TASK OBJECTIVE =>
Set down, exactly, every line from the top of the listing through the one holding "nose: (795, 661)".

(EXERCISE MATERIAL)

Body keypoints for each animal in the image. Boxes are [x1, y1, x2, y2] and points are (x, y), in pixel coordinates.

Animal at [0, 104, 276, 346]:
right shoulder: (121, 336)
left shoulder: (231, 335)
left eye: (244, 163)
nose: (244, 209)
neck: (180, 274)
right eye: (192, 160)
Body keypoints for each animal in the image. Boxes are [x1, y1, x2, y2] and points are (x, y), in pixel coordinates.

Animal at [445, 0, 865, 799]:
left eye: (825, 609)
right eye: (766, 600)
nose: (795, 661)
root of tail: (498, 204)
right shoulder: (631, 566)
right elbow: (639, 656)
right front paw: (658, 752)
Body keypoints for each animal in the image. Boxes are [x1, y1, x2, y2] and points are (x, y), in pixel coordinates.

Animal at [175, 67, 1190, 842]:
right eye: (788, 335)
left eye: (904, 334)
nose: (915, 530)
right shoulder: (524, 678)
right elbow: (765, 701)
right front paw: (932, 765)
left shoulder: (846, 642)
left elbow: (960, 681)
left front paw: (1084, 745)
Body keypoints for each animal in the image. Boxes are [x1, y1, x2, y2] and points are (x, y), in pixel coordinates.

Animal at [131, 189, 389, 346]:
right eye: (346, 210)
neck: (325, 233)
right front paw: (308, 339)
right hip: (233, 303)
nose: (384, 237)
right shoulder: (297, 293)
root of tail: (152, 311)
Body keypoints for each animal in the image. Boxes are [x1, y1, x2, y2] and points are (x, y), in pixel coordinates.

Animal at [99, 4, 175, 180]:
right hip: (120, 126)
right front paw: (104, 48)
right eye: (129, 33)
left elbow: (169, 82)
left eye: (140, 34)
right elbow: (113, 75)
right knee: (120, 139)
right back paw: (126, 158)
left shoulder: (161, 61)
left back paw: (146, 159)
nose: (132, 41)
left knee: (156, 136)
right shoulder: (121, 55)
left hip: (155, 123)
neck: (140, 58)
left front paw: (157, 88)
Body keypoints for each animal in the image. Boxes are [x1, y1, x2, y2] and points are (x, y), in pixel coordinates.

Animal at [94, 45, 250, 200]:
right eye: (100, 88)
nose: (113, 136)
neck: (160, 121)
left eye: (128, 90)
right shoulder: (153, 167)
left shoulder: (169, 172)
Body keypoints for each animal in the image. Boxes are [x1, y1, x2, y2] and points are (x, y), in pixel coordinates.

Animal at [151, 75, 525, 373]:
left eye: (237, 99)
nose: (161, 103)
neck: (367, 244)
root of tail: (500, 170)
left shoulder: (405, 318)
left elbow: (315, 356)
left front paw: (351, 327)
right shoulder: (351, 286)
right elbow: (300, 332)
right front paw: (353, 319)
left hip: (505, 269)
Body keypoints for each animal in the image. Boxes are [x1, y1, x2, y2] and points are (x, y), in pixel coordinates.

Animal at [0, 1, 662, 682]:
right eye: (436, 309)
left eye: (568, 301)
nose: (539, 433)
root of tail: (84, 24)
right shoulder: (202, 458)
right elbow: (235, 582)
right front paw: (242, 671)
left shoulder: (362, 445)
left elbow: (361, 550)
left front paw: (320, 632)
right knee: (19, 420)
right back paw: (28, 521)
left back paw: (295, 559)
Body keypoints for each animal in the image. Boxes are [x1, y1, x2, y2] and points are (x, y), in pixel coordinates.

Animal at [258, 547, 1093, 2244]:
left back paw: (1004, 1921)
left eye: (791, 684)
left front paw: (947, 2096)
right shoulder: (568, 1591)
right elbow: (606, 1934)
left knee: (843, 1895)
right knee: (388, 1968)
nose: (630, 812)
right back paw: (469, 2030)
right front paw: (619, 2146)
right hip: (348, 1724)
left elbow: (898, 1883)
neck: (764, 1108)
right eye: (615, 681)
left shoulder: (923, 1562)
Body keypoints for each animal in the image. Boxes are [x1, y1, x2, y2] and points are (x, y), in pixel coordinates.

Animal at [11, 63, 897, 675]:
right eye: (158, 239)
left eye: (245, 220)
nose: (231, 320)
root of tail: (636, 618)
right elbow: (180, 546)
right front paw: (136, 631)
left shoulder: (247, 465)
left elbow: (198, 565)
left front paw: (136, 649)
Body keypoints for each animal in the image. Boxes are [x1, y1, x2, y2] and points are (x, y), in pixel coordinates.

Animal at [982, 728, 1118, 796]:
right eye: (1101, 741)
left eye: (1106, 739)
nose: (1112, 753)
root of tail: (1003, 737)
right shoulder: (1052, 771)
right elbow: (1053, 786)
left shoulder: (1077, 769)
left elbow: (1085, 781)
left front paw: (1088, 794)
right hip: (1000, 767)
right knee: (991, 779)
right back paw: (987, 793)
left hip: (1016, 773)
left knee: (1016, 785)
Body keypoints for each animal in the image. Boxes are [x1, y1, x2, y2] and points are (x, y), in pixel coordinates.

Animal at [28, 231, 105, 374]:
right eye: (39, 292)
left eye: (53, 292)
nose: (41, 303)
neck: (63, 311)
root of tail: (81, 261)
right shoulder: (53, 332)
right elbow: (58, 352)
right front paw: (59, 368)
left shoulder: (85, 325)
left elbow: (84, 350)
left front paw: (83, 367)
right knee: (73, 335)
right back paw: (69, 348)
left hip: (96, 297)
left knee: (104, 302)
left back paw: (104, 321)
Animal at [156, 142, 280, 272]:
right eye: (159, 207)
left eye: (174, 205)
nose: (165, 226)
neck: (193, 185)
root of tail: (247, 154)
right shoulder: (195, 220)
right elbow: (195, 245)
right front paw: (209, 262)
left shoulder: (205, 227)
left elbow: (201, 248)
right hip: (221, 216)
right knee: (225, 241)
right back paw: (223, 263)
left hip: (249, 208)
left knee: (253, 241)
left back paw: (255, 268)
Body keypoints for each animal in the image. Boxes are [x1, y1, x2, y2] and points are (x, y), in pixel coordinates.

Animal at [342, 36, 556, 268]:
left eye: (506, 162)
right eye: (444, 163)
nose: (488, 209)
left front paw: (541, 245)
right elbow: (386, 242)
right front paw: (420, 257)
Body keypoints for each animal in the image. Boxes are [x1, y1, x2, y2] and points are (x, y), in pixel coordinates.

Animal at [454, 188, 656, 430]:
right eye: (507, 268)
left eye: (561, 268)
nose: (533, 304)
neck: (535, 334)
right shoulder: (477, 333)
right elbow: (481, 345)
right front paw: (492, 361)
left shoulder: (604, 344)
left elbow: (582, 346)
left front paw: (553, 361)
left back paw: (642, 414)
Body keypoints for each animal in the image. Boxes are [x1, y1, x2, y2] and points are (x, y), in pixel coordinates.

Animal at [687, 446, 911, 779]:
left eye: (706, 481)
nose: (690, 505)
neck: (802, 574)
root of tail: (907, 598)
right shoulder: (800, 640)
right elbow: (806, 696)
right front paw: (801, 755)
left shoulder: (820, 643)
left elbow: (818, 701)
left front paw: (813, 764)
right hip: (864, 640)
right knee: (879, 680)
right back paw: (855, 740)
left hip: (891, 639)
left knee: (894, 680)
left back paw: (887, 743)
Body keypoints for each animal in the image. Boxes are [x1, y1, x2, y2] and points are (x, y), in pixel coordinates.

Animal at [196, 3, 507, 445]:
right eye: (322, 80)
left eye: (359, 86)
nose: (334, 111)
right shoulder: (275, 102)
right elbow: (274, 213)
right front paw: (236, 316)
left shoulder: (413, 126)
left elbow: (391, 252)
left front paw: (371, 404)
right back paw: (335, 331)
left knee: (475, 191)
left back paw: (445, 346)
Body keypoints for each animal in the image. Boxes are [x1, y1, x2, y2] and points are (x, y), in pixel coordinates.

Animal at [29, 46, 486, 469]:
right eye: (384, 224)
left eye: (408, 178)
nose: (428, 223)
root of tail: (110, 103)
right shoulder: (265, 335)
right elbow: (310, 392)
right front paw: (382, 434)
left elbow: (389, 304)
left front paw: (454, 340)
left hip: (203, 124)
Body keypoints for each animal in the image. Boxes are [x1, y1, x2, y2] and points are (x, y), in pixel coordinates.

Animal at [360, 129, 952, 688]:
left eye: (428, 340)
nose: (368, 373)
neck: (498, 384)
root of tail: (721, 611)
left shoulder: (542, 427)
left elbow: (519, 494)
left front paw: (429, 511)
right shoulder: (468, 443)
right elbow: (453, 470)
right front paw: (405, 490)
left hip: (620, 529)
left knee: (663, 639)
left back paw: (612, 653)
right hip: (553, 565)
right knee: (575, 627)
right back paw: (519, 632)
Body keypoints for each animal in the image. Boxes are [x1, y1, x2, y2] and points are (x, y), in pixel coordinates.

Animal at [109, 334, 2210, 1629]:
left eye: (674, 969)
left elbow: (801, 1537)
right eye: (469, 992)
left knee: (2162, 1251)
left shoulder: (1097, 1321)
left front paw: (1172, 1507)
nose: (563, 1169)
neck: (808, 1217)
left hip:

(End EXERCISE MATERIAL)

WRITTEN SOLUTION =>
Body keypoints for each animal in the image. Boxes are [x1, y1, x2, y2] and points are (x, y), in pixel coordinates.

Animal at [0, 104, 276, 346]:
right shoulder: (121, 336)
left shoulder: (231, 335)
left eye: (244, 163)
nose: (244, 209)
neck: (180, 274)
right eye: (192, 160)
Body keypoints for each animal in the image. Boxes are [x1, y1, x2, y2] and points are (x, y), in pixel coordinates.

Animal at [445, 0, 865, 799]:
left eye: (825, 609)
right eye: (766, 600)
nose: (795, 661)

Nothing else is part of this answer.